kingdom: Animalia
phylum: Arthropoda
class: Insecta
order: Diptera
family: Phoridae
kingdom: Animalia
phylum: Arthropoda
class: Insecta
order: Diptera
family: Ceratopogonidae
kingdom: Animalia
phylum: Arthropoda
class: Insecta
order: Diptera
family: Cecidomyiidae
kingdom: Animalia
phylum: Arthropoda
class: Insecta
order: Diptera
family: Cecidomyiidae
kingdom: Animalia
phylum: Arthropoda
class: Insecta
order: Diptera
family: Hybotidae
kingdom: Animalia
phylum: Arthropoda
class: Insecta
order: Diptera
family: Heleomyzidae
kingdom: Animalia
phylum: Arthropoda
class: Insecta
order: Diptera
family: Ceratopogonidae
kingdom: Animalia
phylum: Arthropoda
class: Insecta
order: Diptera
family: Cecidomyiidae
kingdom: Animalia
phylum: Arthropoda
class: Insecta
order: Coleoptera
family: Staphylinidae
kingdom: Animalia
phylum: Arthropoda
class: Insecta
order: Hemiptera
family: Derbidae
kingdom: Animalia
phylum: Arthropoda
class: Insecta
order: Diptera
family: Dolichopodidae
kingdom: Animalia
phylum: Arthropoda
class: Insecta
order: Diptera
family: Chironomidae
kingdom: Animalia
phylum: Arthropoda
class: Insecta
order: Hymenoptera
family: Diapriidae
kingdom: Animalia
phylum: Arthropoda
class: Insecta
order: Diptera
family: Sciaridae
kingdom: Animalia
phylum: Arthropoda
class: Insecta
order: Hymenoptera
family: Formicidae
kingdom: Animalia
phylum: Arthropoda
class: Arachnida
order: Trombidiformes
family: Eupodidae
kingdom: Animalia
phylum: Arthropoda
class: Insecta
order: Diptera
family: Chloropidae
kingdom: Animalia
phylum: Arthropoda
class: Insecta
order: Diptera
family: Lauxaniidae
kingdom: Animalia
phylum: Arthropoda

____________________

▶ **Task instructions**: Please turn the lines of the records above into a numbered list, starting at the line that contains "family: Chloropidae" and ending at the last line of the records. Leave out any blank lines.

▶ **Correct response**:
1. family: Chloropidae
2. kingdom: Animalia
3. phylum: Arthropoda
4. class: Insecta
5. order: Diptera
6. family: Lauxaniidae
7. kingdom: Animalia
8. phylum: Arthropoda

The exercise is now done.